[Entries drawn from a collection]
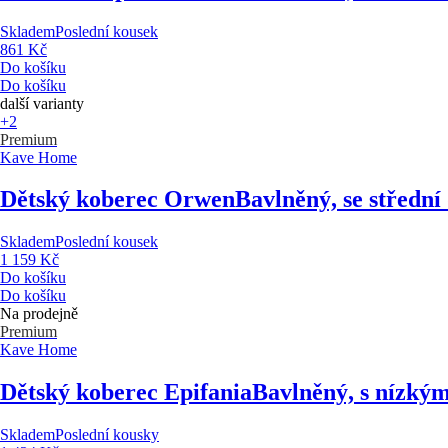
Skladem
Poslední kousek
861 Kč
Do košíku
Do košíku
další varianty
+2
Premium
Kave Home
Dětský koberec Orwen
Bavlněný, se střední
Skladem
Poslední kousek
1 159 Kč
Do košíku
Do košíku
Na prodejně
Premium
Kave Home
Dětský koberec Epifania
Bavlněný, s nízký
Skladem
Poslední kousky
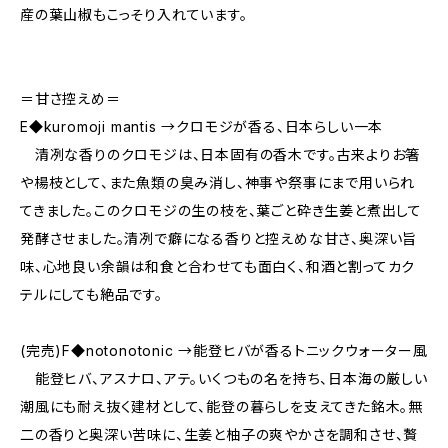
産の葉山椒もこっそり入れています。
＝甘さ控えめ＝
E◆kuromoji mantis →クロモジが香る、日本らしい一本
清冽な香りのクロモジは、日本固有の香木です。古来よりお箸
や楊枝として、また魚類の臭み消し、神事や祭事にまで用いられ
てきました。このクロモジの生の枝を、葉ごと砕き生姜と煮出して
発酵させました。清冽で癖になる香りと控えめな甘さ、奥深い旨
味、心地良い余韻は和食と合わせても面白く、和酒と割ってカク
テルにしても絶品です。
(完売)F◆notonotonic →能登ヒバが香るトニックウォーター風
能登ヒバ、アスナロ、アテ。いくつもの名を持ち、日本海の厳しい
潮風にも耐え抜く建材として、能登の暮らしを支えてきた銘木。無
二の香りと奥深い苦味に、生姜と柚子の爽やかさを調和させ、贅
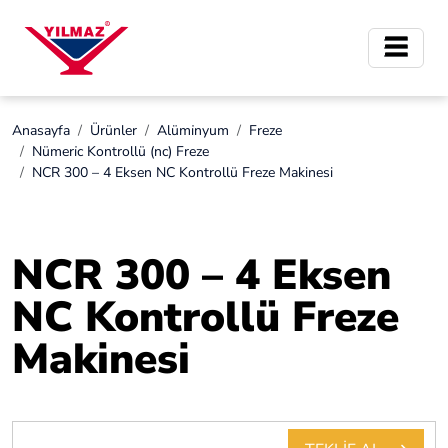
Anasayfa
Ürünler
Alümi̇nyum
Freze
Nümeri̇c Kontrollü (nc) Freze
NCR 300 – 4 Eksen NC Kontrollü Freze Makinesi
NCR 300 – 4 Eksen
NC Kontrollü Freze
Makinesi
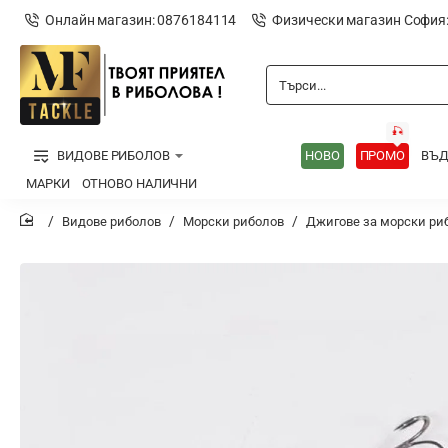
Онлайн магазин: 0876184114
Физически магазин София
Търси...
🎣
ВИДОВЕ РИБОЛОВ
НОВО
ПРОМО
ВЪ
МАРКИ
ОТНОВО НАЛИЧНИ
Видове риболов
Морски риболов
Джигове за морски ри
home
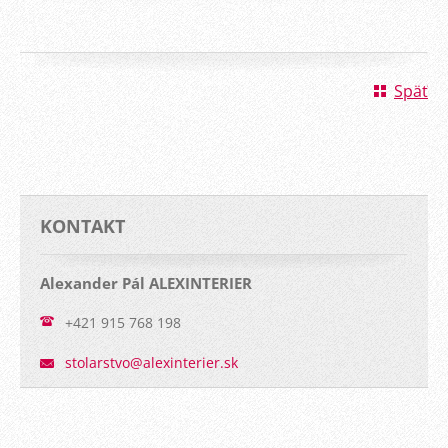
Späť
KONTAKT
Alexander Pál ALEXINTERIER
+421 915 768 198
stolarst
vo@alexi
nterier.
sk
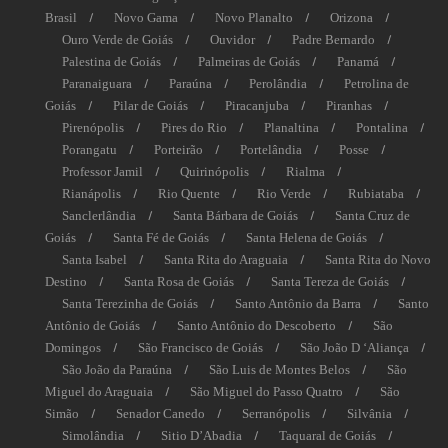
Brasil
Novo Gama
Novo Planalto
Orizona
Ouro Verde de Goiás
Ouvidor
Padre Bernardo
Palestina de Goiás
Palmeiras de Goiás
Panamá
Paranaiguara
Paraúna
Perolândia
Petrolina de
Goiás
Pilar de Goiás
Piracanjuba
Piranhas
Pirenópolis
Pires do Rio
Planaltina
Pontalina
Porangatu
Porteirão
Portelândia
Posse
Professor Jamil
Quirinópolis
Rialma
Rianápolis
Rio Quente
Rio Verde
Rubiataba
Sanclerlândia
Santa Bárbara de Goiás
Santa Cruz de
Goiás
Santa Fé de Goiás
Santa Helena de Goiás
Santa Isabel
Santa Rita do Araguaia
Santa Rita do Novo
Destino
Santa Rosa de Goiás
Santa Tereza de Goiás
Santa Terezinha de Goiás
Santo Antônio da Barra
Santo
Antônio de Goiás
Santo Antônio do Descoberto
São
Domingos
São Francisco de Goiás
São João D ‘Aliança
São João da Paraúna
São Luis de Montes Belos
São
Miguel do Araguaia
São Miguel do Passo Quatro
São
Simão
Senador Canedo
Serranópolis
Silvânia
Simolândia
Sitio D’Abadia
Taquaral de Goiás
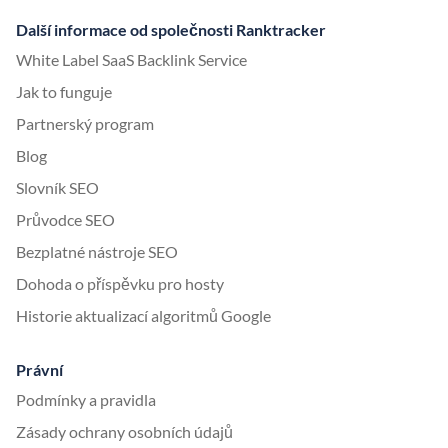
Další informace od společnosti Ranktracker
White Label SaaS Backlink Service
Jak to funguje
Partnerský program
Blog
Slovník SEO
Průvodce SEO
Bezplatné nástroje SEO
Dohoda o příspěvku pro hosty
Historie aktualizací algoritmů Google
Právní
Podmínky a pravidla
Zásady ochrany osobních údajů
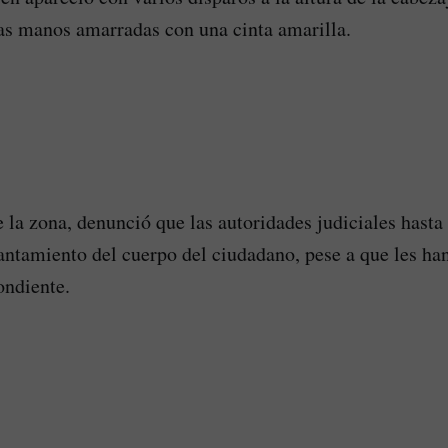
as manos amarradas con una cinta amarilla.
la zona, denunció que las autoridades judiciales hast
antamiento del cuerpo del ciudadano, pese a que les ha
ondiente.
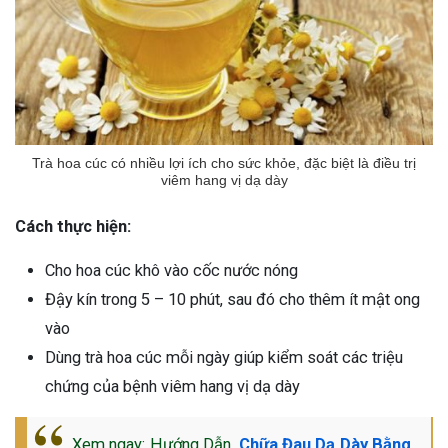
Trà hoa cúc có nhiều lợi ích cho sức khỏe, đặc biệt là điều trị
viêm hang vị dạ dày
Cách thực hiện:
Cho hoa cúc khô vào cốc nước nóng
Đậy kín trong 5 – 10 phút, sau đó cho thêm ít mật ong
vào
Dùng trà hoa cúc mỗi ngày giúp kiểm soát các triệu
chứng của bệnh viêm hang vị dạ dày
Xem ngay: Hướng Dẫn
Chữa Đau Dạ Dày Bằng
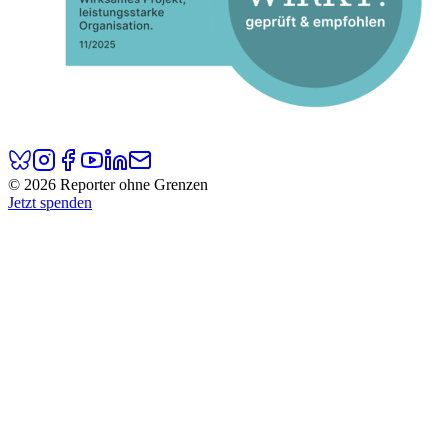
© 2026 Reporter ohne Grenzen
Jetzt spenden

*Exercise brief*. Render all of the lines above as a numbered list, leaving out any blank lines and omitting the pictures.

*Completed task*.
1. Skladem
2. Poslední kousek
3. 861 Kč
4. Do košíku
5. Do košíku
6. další varianty
7. +2
8. Premium
9. Kave Home
10. Dětský koberec Orwen
11. Bavlněný, se střední
12. Skladem
13. Poslední kousek
14. 1 159 Kč
15. Do košíku
16. Do košíku
17. Na prodejně
18. Premium
19. Kave Home
20. Dětský koberec Epifania
21. Bavlněný, s nízký
22. Skladem
23. Poslední kousky
24. 産の葉山椒もこっそり入れています。
25. ＝甘さ控えめ＝
26. E◆kuromoji mantis →クロモジが香る、日本らしい一本
27. 清冽な香りのクロモジは、日本固有の香木です。古来よりお箸
28. や楊枝として、また魚類の臭み消し、神事や祭事にまで用いられ
29. てきました。このクロモジの生の枝を、葉ごと砕き生姜と煮出して
30. 発酵させました。清冽で癖になる香りと控えめな甘さ、奥深い旨
31. 味、心地良い余韻は和食と合わせても面白く、和酒と割ってカク
32. テルにしても絶品です。
33. (完売)F◆notonotonic →能登ヒバが香るトニックウォーター風
34. 能登ヒバ、アスナロ、アテ。いくつもの名を持ち、日本海の厳しい
35. 潮風にも耐え抜く建材として、能登の暮らしを支えてきた銘木。無
36. 二の香りと奥深い苦味に、生姜と柚子の爽やかさを調和させ、贅
37. Anasayfa
38. Ürünler
39. Alümi̇nyum
40. Freze
41. Nümeri̇c Kontrollü (nc) Freze
42. NCR 300 – 4 Eksen NC Kontrollü Freze Makinesi
43. NCR 300 – 4 Eksen
44. NC Kontrollü Freze
45. Makinesi
46. Онлайн магазин: 0876184114
47. Физически магазин София
48. Търси...
49. 🎣
50. ВИДОВЕ РИБОЛОВ
51. НОВО
52. ПРОМО
53. ВЪ
54. МАРКИ
55. ОТНОВО НАЛИЧНИ
56. Видове риболов
57. Морски риболов
58. Джигове за морски ри
59. home
60. Späť
61. KONTAKT
62. Alexander Pál ALEXINTERIER
63. +421 915 768 198
64. stolarst
65. vo@alexi
66. nterier.
67. sk
68. Brasil
69. Novo Gama
70. Novo Planalto
71. Orizona
72. Ouro Verde de Goiás
73. Ouvidor
74. Padre Bernardo
75. Palestina de Goiás
76. Palmeiras de Goiás
77. Panamá
78. Paranaiguara
79. Paraúna
80. Perolândia
81. Petrolina de
82. Goiás
83. Pilar de Goiás
84. Piracanjuba
85. Piranhas
86. Pirenópolis
87. Pires do Rio
88. Planaltina
89. Pontalina
90. Porangatu
91. Porteirão
92. Portelândia
93. Posse
94. Professor Jamil
95. Quirinópolis
96. Rialma
97. Rianápolis
98. Rio Quente
99. Rio Verde
100. Rubiataba
101. Sanclerlândia
102. Santa Bárbara de Goiás
103. Santa Cruz de
104. Goiás
105. Santa Fé de Goiás
106. Santa Helena de Goiás
107. Santa Isabel
108. Santa Rita do Araguaia
109. Santa Rita do Novo
110. Destino
111. Santa Rosa de Goiás
112. Santa Tereza de Goiás
113. Santa Terezinha de Goiás
114. Santo Antônio da Barra
115. Santo
116. Antônio de Goiás
117. Santo Antônio do Descoberto
118. São
119. Domingos
120. São Francisco de Goiás
121. São João D ‘Aliança
122. São João da Paraúna
123. São Luis de Montes Belos
124. São
125. Miguel do Araguaia
126. São Miguel do Passo Quatro
127. São
128. Simão
129. Senador Canedo
130. Serranópolis
131. Silvânia
132. Simolândia
133. Sitio D’Abadia
134. Taquaral de Goiás
135. Další informace od společnosti Ranktracker
136. White Label SaaS Backlink Service
137. Jak to funguje
138. Partnerský program
139. Blog
140. Slovník SEO
141. Průvodce SEO
142. Bezplatné nástroje SEO
143. Dohoda o příspěvku pro hosty
144. Historie aktualizací algoritmů Google
145. Právní
146. Podmínky a pravidla
147. Zásady ochrany osobních údajů
148. as manos amarradas con una cinta amarilla.
149. la zona, denunció que las autoridades judiciales hast
150. antamiento del cuerpo del ciudadano, pese a que les ha
151. ondiente.
152. Trà hoa cúc có nhiều lợi ích cho sức khỏe, đặc biệt là điều trị
153. viêm hang vị dạ dày
154. Cách thực hiện:
155. Cho hoa cúc khô vào cốc nước nóng
156. Đậy kín trong 5 – 10 phút, sau đó cho thêm ít mật ong
157. vào
158. Dùng trà hoa cúc mỗi ngày giúp kiểm soát các triệu
159. chứng của bệnh viêm hang vị dạ dày
160. Xem ngay: Hướng Dẫn
161. Chữa Đau Dạ Dày Bằng
162. © 2026 Reporter ohne Grenzen
163. Jetzt spenden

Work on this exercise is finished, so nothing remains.